Junho Verde expõe dilema do consumo consciente em um país com fome
Enquanto produtos sustentáveis seguem inacessíveis para milhões em situação de pobreza, campanha ambiental escancara a urgência de integrar justiça social à agenda ecológica
Celebrado como o mês da conscientização ambiental, o Junho Verde tem como objetivo mobilizar a sociedade em torno de práticas mais sustentáveis. A proposta, que inclui ações de educação ambiental, estímulo ao consumo consciente e preservação dos recursos naturais, encontra forte adesão entre empresas e instituições. No entanto, no Brasil de 2025, onde mais de 62 milhões de pessoas vivem em insegurança alimentar, a sustentabilidade ainda é privilégio de poucos.
Com o crescimento do mercado verde, alimentos orgânicos, vestuário ecológico, produtos biodegradáveis e veículos elétricos se tornaram sinônimos de uma nova ética de consumo. No discurso, a responsabilidade ambiental ganha contornos de dever cívico. Na prática, no entanto, a possibilidade de escolha está condicionada à renda. Sem dinheiro para garantir refeições básicas, grande parte da população consome o que cabe no orçamento — sem margem para considerar a pegada ecológica do que leva à mesa.
O paradoxo está no centro de uma crítica cada vez mais frequente: não se pode responsabilizar populações empobrecidas por não aderirem a práticas ambientalmente corretas. Segundo a Organização das Nações Unidas (ONU), a erradicação da pobreza é o primeiro passo entre os 17 Objetivos de Desenvolvimento Sustentável. A razão é simples: a sobrevivência imediata anula qualquer possibilidade de escolha crítica.
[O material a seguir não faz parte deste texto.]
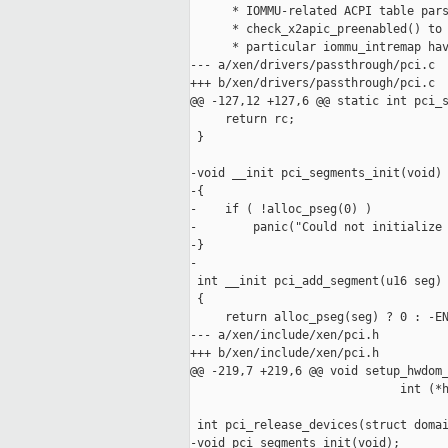
      * IOMMU-related ACPI table pars
      * check_x2apic_preenabled() to 
      * particular iommu_intremap hav
--- a/xen/drivers/passthrough/pci.c

+++ b/xen/drivers/passthrough/pci.c

@@ -127,12 +127,6 @@ static int pci_s
     return rc;

 }

-void __init pci_segments_init(void)

-{

-    if ( !alloc_pseg(0) )

-        panic("Could not initialize 
-}

-

 int __init pci_add_segment(u16 seg)

 {

     return alloc_pseg(seg) ? 0 : -EN
--- a/xen/include/xen/pci.h

+++ b/xen/include/xen/pci.h

@@ -219,7 +219,6 @@ void setup_hwdom_
                              int (*h
                                     
 int pci_release_devices(struct domai
-void pci_segments_init(void);
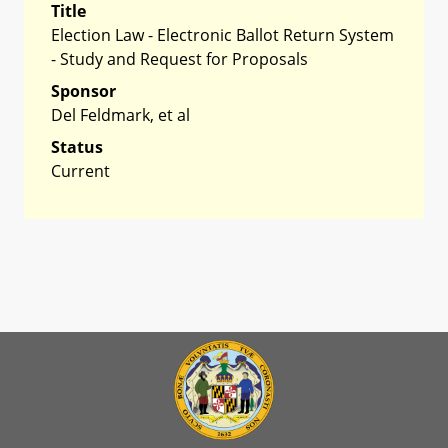
Title
Election Law - Electronic Ballot Return System
- Study and Request for Proposals
Sponsor
Del Feldmark, et al
Status
Current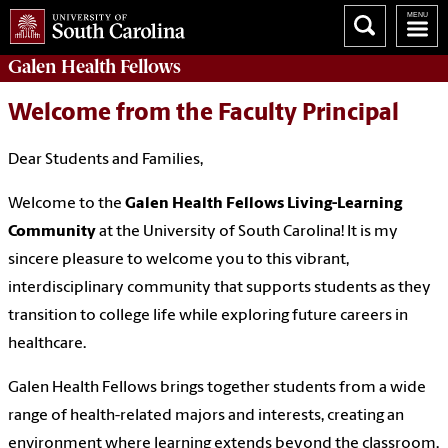
Galen
Health Fellows
Welcome from the Faculty Principal
Dear Students and Families,
Welcome to the
Galen Health Fellows Living-Learning
Community
at the University of South Carolina! It is my
sincere pleasure to welcome you to this vibrant,
interdisciplinary community that supports students as they
transition to college life while exploring future careers in
healthcare.
Galen Health Fellows brings together students from a wide
range of health-related majors and interests, creating an
environment where learning extends beyond the classroom.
Dados da Rede Brasileira de Pesquisa em Soberania e Segurança Alimentar e Nutricional (Rede PENSSAN) apontam que, em 2023, cerca de 30% dos domicílios brasileiros conviviam com algum grau de insegurança alimentar. Nesse cenário, comprar alimentos livres de agrotóxicos ou apoiar marcas com responsabilidade ambiental torna-se inviável. A busca não é por selos verdes, mas por comida.
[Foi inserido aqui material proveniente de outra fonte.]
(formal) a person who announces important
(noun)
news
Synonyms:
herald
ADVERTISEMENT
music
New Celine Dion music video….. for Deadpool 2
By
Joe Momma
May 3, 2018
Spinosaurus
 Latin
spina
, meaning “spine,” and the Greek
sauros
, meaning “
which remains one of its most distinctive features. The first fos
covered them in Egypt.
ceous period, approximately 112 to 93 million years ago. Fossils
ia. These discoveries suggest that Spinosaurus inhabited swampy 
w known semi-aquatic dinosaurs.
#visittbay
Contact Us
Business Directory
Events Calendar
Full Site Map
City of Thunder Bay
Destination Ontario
A exclusão econômica impacta também a mobilidade urbana, o acesso à energia limpa e os hábitos de consumo. Produtos com apelo ecológico, como itens biodegradáveis ou de menor emissão de carbono, continuam sendo vendidos a preços incompatíveis com a realidade da maioria. Estudo da Associação Brasileira de Supermercados (Abras), publicado em 2024, mostrou que alimentos orgânicos chegam a custar até 300% a mais que os convencionais, o que os torna inacessíveis para boa parte dos consumidores.
“Sustentabilidade é essencial para garantir qualidade de vida, mas não há justiça social, tampouco ambiental, quando se acumula capital à custa dos ecossistemas, enquanto a pobreza segue exposta à doença e à violência nos espaços de convívio”, afirma a gestora ambiental Sandra Oliveira Santos. Para ela, a ideia de um futuro verde perde força quando não contempla também quem ainda não tem o que comer hoje.
No Brasil, a Política Nacional de Resíduos Sólidos e os debates sobre ESG tentam alinhar responsabilidade ambiental e inclusão social, mas os efeitos ainda são localizados. A ausência de medidas estruturantes mantém o discurso ecológico distante da vida da maioria. Como destacou o Programa Mundial de Alimentos da ONU em 2023, “não há sustentabilidade possível com desigualdade tão acentuada”.
Enquanto isso, o Junho Verde, ainda que importante para ampliar a discussão, corre o risco de se tornar uma celebração restrita — mais presente nos discursos publicitários das marcas do que na mesa das famílias brasileiras. Sem a democratização do acesso, a consciência ambiental será sempre uma escolha possível apenas para quem pode escolher.